If you showed Randy how to do something you seldom had to tell him again as he was a very intelligent man and a very fast learner. I often times let him pick the jobs he wanted to do and many times it was Randy that cooked our dinner. He was a very good cook too and just a gem to have around.

Randy and I did a lot of fishing together and even made a few trips to North Dakota to fish paddle fish. Randy was sleeping in an air tent that would lose air at night once the temperature got below freezing. Each morning he would crawl out with a smile and say the same thing “Sprung a leak!” He caught several paddle fish and told me I was a good white man because no one else had ever taken him on any fishing trips.

Randy was still spending too much of his hard earned money on drinking so to try and prevent this from going on I took him to town on payday and encouraged him to buy things for his home or fishing tackle. He seemed to be doing really good at times but then he would have a bad day or two and get back into his own habits and spend all his money in the bars. Then one day I saw his favorite fishing pole behind the bar and I knew he sold it for beer money.

I was determined not to give up on my friend or his drinking problem so I included him in every fishing trip I could to keep him out of the bars. Randy and I would boast who was going to catch the most fish every time we went and on one occasion he told me he was going to beat me by using spoons. I had found a good walleye hole and they were hitting my jigs. After I put the 5th fish in the cooler Randy asked, “ You got one of those jig things?”

We ice fished together and spent many days floating the Eau Claire River together catching wallets, bass, pike and musky. We netted black suckers together and on one occasion he told me a hole behind his house was only a couple feet deep so after two steps I was quickly over my head and deposited on a rock pile about twenty feet down stream. Randy laughed and called me a crazy white guy for trying to wade through a ten-foot hole with a bag of fish around my neck!

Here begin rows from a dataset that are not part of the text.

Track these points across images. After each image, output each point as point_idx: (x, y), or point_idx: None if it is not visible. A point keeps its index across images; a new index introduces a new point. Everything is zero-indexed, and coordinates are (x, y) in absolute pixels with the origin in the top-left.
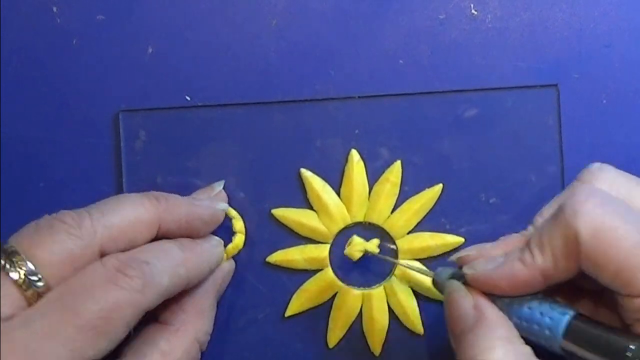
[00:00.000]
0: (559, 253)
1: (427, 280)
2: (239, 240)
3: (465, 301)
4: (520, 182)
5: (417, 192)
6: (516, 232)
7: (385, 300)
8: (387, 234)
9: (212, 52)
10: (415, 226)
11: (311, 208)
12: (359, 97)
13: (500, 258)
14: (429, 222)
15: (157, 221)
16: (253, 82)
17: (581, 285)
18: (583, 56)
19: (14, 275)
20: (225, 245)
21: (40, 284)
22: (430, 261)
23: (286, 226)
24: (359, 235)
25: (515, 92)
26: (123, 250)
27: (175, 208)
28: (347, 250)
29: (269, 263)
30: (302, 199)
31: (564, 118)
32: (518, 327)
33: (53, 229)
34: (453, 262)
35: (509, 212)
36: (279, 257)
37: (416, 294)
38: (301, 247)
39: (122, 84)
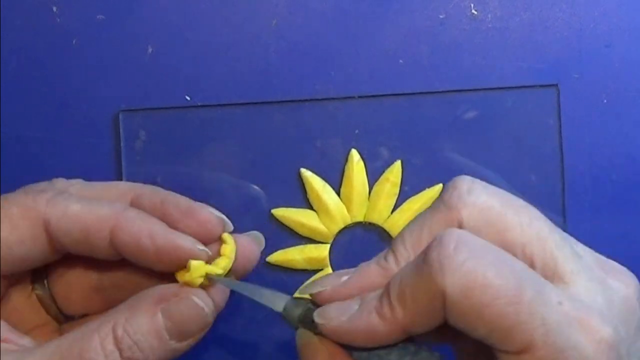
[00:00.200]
0: (422, 309)
1: None
2: (222, 262)
3: (319, 356)
4: (520, 182)
5: (417, 192)
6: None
7: None
8: (387, 234)
9: (212, 52)
10: None
11: (311, 208)
12: (359, 97)
13: (356, 305)
14: None
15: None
16: (253, 82)
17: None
18: (583, 56)
19: None
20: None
21: None
22: None
23: (286, 226)
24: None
25: (515, 92)
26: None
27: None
28: (186, 278)
29: (269, 263)
30: (302, 199)
31: (564, 118)
32: None
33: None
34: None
35: None
36: (279, 257)
37: None
38: (301, 247)
39: (122, 84)
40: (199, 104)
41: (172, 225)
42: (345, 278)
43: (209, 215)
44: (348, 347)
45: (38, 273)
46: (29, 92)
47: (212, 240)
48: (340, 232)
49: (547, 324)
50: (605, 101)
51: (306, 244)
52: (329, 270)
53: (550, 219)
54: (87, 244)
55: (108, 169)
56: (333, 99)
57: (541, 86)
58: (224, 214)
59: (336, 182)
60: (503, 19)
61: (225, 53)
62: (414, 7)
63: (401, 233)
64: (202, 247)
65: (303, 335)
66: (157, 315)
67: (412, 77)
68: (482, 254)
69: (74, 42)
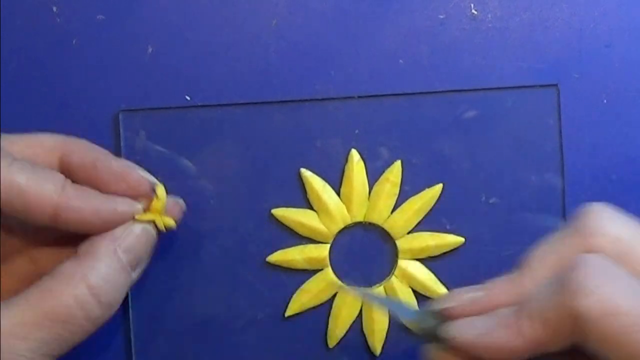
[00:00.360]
0: (558, 330)
1: (427, 280)
2: (152, 214)
3: None
4: (520, 182)
5: (417, 192)
6: (513, 239)
7: None
8: (387, 234)
9: (212, 52)
10: (415, 226)
11: (311, 208)
12: (359, 97)
13: (490, 320)
14: (429, 222)
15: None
16: (253, 82)
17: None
18: (583, 56)
19: None
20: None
21: None
22: (430, 261)
23: (286, 226)
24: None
25: (515, 92)
26: None
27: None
28: None
29: (269, 263)
30: (302, 199)
31: (564, 118)
32: None
33: None
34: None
35: (509, 212)
36: (279, 257)
37: (416, 293)
38: (301, 247)
39: (122, 84)
40: (199, 104)
41: (104, 187)
42: (472, 294)
43: (140, 178)
44: None
45: None
46: (29, 92)
47: (142, 198)
48: (340, 232)
49: None
50: (605, 101)
51: (306, 244)
52: (329, 270)
53: (550, 219)
54: (26, 216)
55: None
56: (333, 99)
57: (541, 86)
58: (223, 213)
59: (336, 182)
60: (503, 19)
61: (225, 53)
62: (414, 7)
63: (532, 253)
64: (138, 205)
65: (435, 349)
66: (117, 252)
67: (412, 77)
68: (621, 281)
69: (74, 42)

Randy had a neat sense of humor and had several sayings. He called all Native Americans “Chiefs.” We passed a carload of Indians one time in one of my fathers wreckers and Randy said “ Whole car load of chiefs.”

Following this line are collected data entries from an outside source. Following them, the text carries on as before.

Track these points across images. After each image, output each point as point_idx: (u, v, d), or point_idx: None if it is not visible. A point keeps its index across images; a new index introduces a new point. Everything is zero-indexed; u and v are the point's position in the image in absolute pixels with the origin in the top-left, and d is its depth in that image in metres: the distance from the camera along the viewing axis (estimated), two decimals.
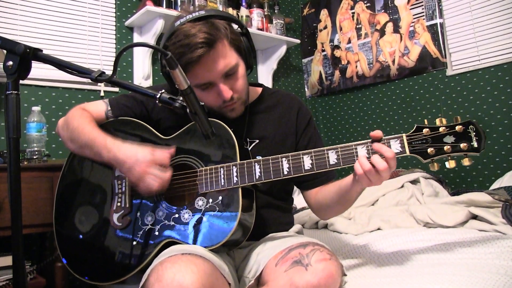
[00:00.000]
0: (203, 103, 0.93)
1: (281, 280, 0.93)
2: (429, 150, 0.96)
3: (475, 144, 0.94)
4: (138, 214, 1.12)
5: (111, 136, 1.10)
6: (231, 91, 1.13)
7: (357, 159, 0.98)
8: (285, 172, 1.03)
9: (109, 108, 1.25)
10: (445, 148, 0.95)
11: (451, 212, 1.48)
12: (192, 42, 1.04)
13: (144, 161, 1.02)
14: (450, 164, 0.96)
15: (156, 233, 1.08)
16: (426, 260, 1.15)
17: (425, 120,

I moved to Alaska in 1995 and Randy got into trouble with his drinking and driving and ended up getting sentenced to 3 tears in the county jail. During the time he spent in jail, he attended church, went to AA meetings and got a job working at the White House Restaurant while out on Huber (work release from jail). It was from that jail that my old fishing partner sent many special letters to his former high school football teammate, and friend.

Randy said for the first time in his life he had $600 in the bank, $600 in his wallet, a paycheck in his wallet and another paycheck due the next day! His penmanship was perfect and very neat. He said he was going to church and for the first time in his life he had God involved and things were going great. He said he realized how much money he had wasted and how much of his life was wasted by drinking all the time. I answered ever letter Randy wrote me and told him I was proud of him but cautioned him about the dangers of alcoholism and how some of us never escape it. I further instructed him to keep his guard up and not to start drinking again. Randy assured me he had learned his lesson and that he wasn’t going to drink any more. He said he wanted to come to Alaska and once again be around the family and to go fishing with us again.

Randy got out of jail and started drinking the very same day He drank daily and never did sober up One day he simply fell over on the sidewalk of the town we both played football at some 35 years ago and died.

I was shocked to see his picture in the obituary section of the paper one day and will never understand how my good friend got so caught up in his drinking that he simply could not stop. I sure wish he had made that trip to Alaska and went fishing with us instead of going back to the bars. Rest in peace my good friend you’re dearly missed by those of us you left behind that really knew you.